Can you pay your health insurance premiums via direct debit from a credit card or bank account?
When you’re a member of a private health fund, it’s important that you stay on top of premium payments to ensure that your membership doesn’t end up in arrears. Most funds support several payment options, including mailing a cheque and online credit card payments, but one of the easiest and most convenient ways to pay your health insurance premiums is via direct debit.
Setting up a direct debit payment is simple and can be a real time saver, but there are a few key drawbacks you should be aware of before choosing this payment method.
What is direct debit?
Direct debit is an easy and safe way to manage your health insurance premium payments. When you set up a direct debit, you give your health fund permission to automatically deduct your premium payments from your nominated bank account or credit card whenever they are due. This allows you to automate premium payments, ensuring that your premiums are always up to date and saving you time in the process.
If your employer offers salary sacrificing, you can also set up a direct debit arrangement so your health insurance premium payments are deducted straight from your pre-tax salary. This can be a convenient and tax-effective way to pay for health cover.
Can I pay my health insurance premiums via direct debit?
Many Australian health funds will allow you to pay your premiums via direct debit. Check the list of payment options provided in your policy documents to find out whether your fund supports direct debits.
Your health fund will require you to fill out a direct debit agreement or authority form in order to set up this arrangement. To complete the form, you will need to provide your name, address, date of birth and your membership number as well as when the deduction will commence, the frequency of each deduction and its amount.
You will also need to provide information about the bank account or credit card from which your premiums will be deducted.
If direct debiting from a bank account, you will need to provide the following information:
- The name and branch of the financial institution
- The name of the account holder
- BSB number
- Account number
If direct debiting from a credit card, you will need to provide the following information:
- The type of card (Mastercard and Visa are widely accepted and some funds will also accept other brands)
- The card number
- Expiry date
- Name on the card
- Cardholder’s signature
What are the benefits of paying via direct debit?
There are several reasons why paying for health insurance via direct debit is a good idea:
- Convenience. Setting up a direct debit means you don’t have to worry about manually arranging payment whenever a premium is due. Your premiums are automatically deducted at your chosen frequency, saving you time and stress.
- Affordability. You can choose the day of the month when you would like your premiums to be deducted from your account, allowing you to select a payment frequency that best suits your budget.
- Continuous cover. When you set up a direct debit, you don’t have to worry about missing a premium payment. This ensures that you are always covered and that you can always access the health care you need.
- Discounts. Many health funds offer discounts when you pay your premiums by direct debit.
Which health funds offer discounts when you pay by direct debit?
Several Australian health funds offer discounts to customers who pay their premiums by direct debit. The table below details the discounts on offer from some of Australia’s leading health funds.

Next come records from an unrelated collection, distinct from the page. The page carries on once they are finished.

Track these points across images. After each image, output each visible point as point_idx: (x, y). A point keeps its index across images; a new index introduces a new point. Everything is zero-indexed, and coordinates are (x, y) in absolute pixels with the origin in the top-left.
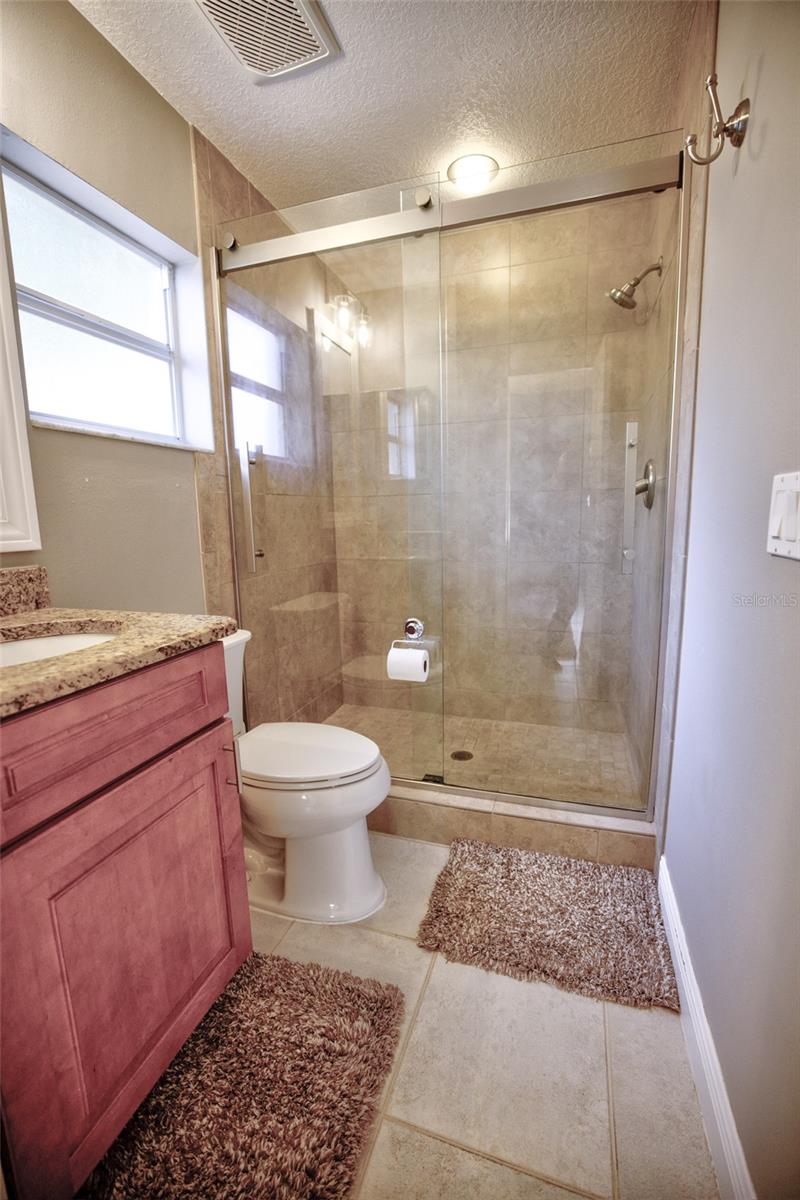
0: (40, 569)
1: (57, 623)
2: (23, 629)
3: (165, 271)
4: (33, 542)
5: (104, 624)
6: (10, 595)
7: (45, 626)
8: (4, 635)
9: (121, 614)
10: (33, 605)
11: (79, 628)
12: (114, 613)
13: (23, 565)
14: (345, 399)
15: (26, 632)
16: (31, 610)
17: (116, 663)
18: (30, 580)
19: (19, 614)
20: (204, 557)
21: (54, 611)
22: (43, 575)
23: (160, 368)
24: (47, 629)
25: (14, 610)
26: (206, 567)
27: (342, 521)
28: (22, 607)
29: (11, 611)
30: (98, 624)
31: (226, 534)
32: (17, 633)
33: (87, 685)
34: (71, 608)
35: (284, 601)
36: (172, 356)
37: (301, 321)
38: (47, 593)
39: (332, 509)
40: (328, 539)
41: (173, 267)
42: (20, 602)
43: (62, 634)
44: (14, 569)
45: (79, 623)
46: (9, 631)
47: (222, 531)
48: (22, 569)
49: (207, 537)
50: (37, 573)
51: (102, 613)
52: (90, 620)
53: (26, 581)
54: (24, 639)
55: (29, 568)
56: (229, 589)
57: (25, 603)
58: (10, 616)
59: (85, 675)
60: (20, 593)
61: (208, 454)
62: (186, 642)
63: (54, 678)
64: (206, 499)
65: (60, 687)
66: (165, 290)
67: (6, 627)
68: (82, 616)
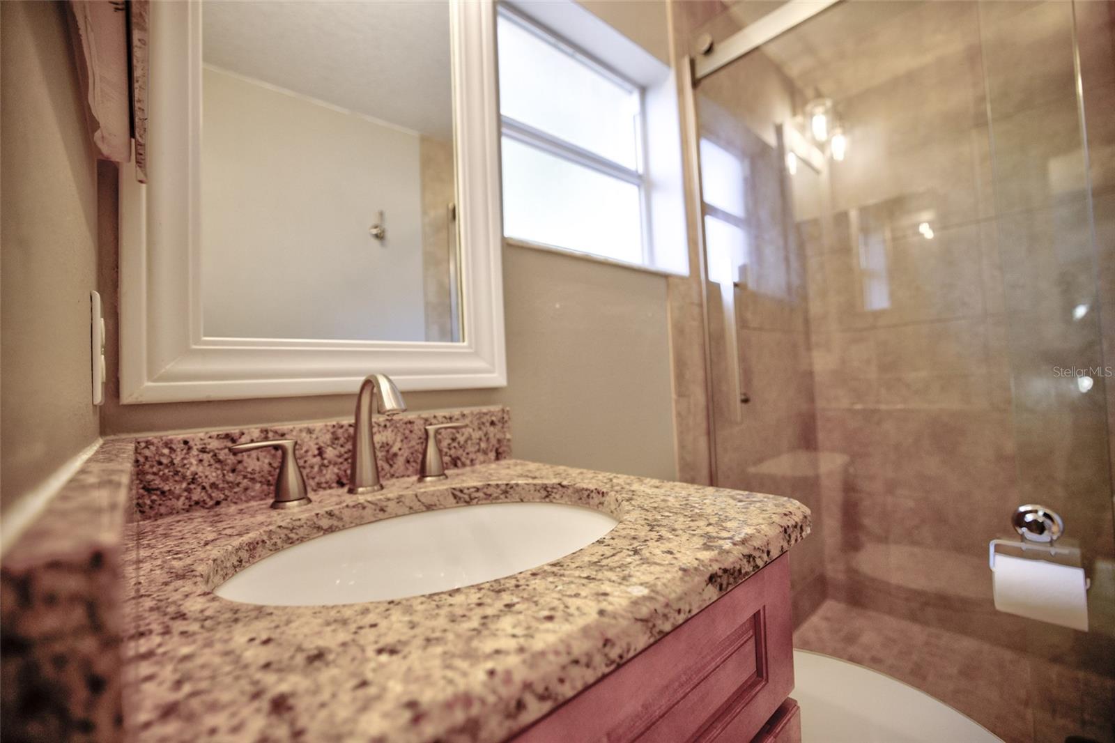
0: (503, 411)
1: (517, 485)
2: (478, 490)
3: (636, 97)
4: (497, 377)
5: (579, 491)
6: (469, 442)
7: (503, 487)
8: (455, 496)
9: (600, 477)
10: (492, 455)
11: (544, 493)
12: (590, 474)
13: (484, 404)
14: (815, 222)
15: (480, 494)
16: (490, 462)
17: (637, 620)
18: (492, 423)
19: (478, 467)
20: (677, 402)
21: (516, 465)
22: (506, 417)
23: (630, 192)
24: (505, 492)
25: (472, 461)
26: (679, 414)
27: (822, 362)
28: (481, 457)
29: (468, 462)
30: (570, 491)
31: (700, 374)
32: (470, 495)
33: (579, 686)
34: (534, 461)
35: (761, 460)
36: (643, 181)
37: (771, 139)
38: (509, 440)
39: (809, 348)
40: (806, 384)
41: (643, 90)
42: (479, 451)
43: (522, 501)
44: (476, 409)
45: (545, 487)
46: (461, 491)
47: (696, 372)
48: (485, 409)
49: (680, 376)
50: (500, 415)
51: (574, 472)
52: (560, 484)
53: (488, 424)
54: (477, 504)
55: (494, 408)
56: (702, 443)
57: (485, 453)
58: (468, 469)
59: (576, 662)
60: (480, 439)
61: (682, 278)
62: (749, 557)
63: (508, 678)
64: (680, 331)
65: (520, 705)
66: (634, 117)
67: (458, 486)
68: (548, 474)
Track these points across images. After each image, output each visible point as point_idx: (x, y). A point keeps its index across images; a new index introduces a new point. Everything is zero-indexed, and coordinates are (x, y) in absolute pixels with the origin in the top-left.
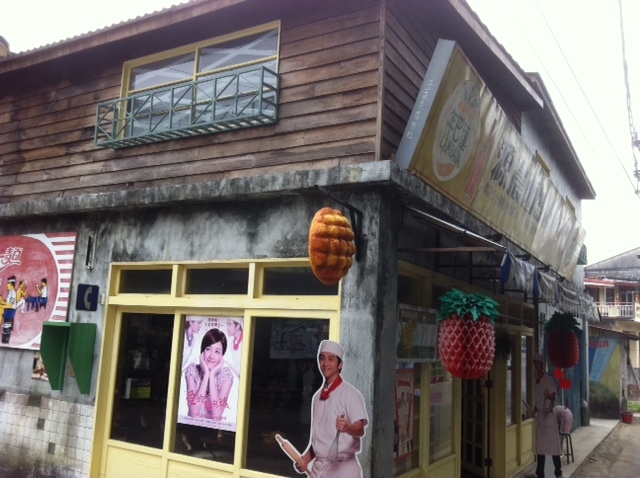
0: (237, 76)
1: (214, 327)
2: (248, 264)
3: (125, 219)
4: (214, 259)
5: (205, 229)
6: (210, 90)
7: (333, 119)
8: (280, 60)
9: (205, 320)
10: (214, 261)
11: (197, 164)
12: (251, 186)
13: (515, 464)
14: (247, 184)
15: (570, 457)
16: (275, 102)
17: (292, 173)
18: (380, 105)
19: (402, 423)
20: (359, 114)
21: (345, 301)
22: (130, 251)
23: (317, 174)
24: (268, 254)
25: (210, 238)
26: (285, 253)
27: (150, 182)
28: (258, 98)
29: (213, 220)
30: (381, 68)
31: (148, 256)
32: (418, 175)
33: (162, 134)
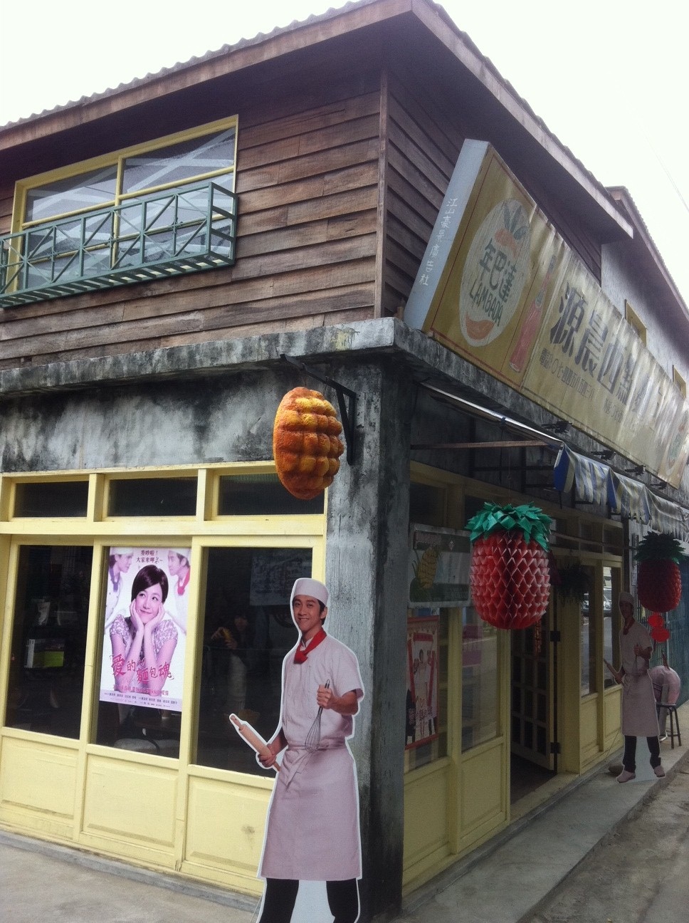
0: (175, 198)
1: (150, 563)
2: (196, 471)
3: (20, 410)
4: (147, 465)
5: (134, 421)
6: (138, 220)
7: (313, 259)
8: (238, 173)
9: (137, 553)
10: (147, 469)
11: (122, 328)
12: (198, 357)
13: (595, 750)
14: (192, 355)
15: (676, 739)
16: (231, 235)
17: (255, 337)
18: (380, 236)
19: (420, 693)
20: (350, 250)
21: (333, 521)
22: (28, 456)
23: (291, 338)
24: (225, 457)
25: (142, 435)
26: (249, 455)
27: (55, 355)
28: (205, 230)
29: (145, 408)
30: (382, 182)
31: (54, 463)
32: (438, 338)
33: (69, 285)
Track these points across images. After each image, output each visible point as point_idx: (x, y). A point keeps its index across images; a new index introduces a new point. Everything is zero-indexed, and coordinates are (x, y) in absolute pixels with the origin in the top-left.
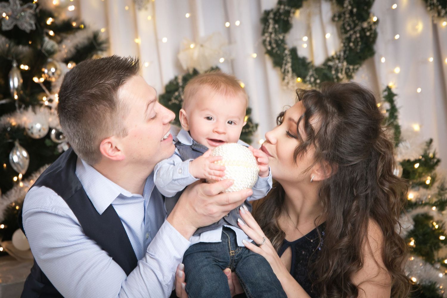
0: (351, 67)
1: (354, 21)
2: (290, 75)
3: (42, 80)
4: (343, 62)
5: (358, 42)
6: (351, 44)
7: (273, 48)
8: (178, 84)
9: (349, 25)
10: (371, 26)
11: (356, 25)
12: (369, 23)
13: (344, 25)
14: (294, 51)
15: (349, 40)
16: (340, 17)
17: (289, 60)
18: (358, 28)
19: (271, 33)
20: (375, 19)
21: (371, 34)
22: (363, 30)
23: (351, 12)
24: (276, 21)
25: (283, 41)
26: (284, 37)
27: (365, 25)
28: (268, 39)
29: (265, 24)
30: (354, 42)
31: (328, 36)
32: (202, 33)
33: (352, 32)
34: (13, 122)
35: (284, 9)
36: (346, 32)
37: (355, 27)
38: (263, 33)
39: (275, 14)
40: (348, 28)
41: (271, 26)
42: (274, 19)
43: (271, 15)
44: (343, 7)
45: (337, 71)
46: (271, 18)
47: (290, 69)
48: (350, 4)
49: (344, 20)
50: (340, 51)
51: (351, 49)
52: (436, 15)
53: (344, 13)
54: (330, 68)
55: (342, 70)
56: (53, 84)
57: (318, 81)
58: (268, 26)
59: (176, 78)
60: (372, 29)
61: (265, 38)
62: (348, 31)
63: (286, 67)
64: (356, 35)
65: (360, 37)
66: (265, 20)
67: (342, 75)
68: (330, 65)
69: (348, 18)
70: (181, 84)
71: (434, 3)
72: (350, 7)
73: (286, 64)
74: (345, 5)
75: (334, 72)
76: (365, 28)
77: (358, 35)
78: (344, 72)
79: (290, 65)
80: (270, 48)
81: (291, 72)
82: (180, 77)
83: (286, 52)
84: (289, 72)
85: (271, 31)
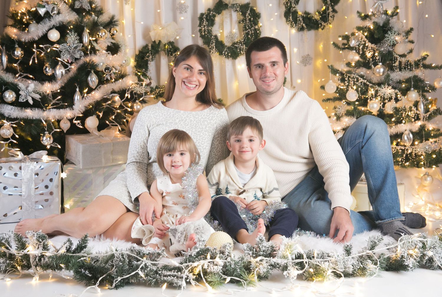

|Health fund||Direct debit discount|
|Mildura Health Fund||2.5%|
Are there any potential issues?
Despite the many advantages of paying your premiums via direct debit, there are also a few drawbacks and risks to watch out for.
- Keeping track of your direct debits: You might be surprised at how easy it is to forget that you have a direct debit arrangement set up, which can lead to big problems if you close your bank account or credit card causing you to miss a payment. When this happens, you run the risk of your membership lapsing and having to go without cover as well as having to re-serve waiting periods when you rejoin. Membership usually lapses when you fall more than two months behind on payment, so it’s important to always keep your fund updated of any changes to your payment information.
- Switching funds: Issues can also arise if you switch health funds and forget to cancel the direct debit you set up with your previous fund. If you’re not careful, you could end up paying premiums to two separate funds, so make sure to always keep track of the direct debit arrangements you have in place.
- Insufficient funds: If you set up a direct debit from your bank account, it’s important to make sure that you always have sufficient funds in the account to cover your premium payment. If direct debiting from a credit card, you should be certain that you can pay off the debt before your interest-free days come to an end, or that you can cope with interest charges when they apply.
- How payment is classified: If setting up a direct debit from a credit card, make sure to check whether your credit card provider classifies your health insurance premium payment as a purchase or as a cash advance. If it’s treated as a cash advance, you’ll need to contend with higher interest rates, a cash advance fee and no interest-free days. You also typically cannot earn reward or frequent flyer points on cash advance transactions.